WORK TO BE COMPLETED: Repeat the stretch of the judgment from "BEFORE: THE HON." through "Bwongi was PW6.", swapping "Six witnesses" for "Seven witnesses".

GIVEN TEXT:
-*-

Court name
High Court of Uganda
Judgment date
20 June 2006

Uganda v Byarugaba Tarasisio (HCT-05-CR-SC-2006/4) [2006] UGHC 86 (20 June 2006);

Cite this case
[2006] UGHC 86

THE REPUBLIC OF UGANDA

IN THE H
IGH COURT OF UGANDA AT MBARARA

HCT-05-CR-SC-0004-2006

UGANDA………………………………………………………………………..PROSECUTOR

VS

BYARUGABA TARASISIO ………………………………………………………ACCUSED


BEFORE: THE HON. MR. JUSTICE P K MUGAMBA

JUDGMENT

Byarugaba Tarasisio is charged with murder, contrary to sections 188 and 189 of the Penal Code Act. Six witnesses were called by
the prosecution. Sitereo Bangirana was PW1, Kakuru Fabius was PW2, D/C Muhumuza was PW3, Byarugaba Silvano was PW4, D/C Turyahikayo
Erifazi was PW5 while Dr. Ssendi Bwongi was PW6.

-*-

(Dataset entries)
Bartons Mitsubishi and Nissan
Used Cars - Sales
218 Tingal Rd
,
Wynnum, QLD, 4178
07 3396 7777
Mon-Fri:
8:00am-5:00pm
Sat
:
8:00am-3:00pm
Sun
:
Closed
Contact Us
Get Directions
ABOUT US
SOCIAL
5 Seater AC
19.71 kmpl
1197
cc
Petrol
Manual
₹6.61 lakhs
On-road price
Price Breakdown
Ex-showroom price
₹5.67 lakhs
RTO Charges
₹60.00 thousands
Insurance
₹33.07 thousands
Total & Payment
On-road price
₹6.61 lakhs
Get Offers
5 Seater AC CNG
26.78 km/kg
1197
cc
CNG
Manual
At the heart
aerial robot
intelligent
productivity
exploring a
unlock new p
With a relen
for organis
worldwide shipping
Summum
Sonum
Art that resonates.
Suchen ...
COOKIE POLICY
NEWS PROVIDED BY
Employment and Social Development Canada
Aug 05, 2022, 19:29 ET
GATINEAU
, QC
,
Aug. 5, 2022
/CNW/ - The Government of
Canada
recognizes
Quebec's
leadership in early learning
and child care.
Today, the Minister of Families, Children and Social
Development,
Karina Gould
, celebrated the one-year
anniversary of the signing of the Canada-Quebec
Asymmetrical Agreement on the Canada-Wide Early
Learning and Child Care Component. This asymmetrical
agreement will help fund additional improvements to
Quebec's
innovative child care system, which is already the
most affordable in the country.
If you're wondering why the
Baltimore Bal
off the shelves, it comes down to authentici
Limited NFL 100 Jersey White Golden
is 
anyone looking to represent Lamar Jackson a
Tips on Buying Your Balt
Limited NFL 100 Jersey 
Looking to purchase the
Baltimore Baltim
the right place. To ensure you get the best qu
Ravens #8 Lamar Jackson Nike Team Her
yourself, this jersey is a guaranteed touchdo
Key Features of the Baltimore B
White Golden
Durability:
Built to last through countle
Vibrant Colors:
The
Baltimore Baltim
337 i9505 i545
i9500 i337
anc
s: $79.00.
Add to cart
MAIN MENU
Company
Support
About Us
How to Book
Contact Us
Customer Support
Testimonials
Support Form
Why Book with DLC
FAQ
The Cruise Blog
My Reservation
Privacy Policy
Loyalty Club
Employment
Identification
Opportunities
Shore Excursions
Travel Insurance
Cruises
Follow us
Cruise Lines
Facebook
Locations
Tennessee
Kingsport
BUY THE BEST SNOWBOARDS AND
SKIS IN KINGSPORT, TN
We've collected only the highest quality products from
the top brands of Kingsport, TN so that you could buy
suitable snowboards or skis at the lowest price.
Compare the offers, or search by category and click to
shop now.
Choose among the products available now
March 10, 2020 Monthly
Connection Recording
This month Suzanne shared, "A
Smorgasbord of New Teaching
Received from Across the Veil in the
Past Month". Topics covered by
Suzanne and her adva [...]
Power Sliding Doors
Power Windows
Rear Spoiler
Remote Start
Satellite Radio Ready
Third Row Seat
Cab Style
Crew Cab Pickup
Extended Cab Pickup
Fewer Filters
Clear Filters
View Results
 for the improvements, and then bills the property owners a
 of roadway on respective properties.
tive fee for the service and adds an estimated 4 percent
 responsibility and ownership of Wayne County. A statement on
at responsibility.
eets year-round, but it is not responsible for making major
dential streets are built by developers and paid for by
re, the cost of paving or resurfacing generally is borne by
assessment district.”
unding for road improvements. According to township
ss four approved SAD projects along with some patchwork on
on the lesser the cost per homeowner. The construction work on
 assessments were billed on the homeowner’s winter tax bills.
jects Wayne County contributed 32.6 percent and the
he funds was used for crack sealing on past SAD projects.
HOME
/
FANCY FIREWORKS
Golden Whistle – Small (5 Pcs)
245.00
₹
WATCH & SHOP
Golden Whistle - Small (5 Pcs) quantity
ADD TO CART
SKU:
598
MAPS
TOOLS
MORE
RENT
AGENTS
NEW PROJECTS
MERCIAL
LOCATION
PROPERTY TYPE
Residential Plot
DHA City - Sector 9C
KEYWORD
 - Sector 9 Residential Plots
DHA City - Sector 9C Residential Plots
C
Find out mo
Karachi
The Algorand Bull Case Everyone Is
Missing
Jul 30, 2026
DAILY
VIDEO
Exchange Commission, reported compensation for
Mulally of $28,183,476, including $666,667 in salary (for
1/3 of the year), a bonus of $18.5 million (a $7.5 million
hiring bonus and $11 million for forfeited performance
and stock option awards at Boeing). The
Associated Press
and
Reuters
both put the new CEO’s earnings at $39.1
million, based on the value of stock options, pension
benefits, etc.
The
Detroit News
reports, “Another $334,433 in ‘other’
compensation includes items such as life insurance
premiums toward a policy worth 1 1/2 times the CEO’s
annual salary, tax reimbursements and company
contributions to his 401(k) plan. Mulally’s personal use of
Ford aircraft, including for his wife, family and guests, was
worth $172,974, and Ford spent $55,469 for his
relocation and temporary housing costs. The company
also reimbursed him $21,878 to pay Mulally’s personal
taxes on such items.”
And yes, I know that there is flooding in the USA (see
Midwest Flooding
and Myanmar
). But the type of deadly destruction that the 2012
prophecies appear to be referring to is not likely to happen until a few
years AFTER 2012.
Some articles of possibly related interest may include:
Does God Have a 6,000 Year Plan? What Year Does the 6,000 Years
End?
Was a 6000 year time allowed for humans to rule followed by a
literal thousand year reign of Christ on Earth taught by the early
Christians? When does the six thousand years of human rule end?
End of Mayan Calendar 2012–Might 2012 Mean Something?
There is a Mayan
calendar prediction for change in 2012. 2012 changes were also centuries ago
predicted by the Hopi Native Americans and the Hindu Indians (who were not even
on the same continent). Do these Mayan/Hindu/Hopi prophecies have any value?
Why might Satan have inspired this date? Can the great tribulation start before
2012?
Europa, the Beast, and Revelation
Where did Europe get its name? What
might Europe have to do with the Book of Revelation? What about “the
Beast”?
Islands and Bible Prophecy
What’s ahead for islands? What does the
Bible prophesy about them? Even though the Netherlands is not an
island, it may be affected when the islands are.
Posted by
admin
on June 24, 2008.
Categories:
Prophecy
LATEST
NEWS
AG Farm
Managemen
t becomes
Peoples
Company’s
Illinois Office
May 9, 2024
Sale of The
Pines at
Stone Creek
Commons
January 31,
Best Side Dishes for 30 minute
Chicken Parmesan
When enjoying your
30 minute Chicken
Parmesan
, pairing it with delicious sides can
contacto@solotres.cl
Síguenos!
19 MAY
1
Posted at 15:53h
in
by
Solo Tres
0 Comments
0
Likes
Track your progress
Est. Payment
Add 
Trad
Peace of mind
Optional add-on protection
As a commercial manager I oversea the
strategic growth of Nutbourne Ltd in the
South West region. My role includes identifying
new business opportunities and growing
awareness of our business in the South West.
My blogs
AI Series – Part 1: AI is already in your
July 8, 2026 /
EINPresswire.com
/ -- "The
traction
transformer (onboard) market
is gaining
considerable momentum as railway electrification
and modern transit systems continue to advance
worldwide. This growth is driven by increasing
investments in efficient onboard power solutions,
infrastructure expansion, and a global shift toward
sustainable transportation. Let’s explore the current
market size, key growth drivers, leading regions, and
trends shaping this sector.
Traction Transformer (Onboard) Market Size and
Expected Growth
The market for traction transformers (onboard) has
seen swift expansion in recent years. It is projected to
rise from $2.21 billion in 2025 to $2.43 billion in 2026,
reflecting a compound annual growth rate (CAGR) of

-*-

WRITTEN RESPONSE:
BEFORE: THE HON. MR. JUSTICE P K MUGAMBA

JUDGMENT

Byarugaba Tarasisio is charged with murder, contrary to sections 188 and 189 of the Penal Code Act. Seven witnesses were called by
the prosecution. Sitereo Bangirana was PW1, Kakuru Fabius was PW2, D/C Muhumuza was PW3, Byarugaba Silvano was PW4, D/C Turyahikayo
Erifazi was PW5 while Dr. Ssendi Bwongi was PW6.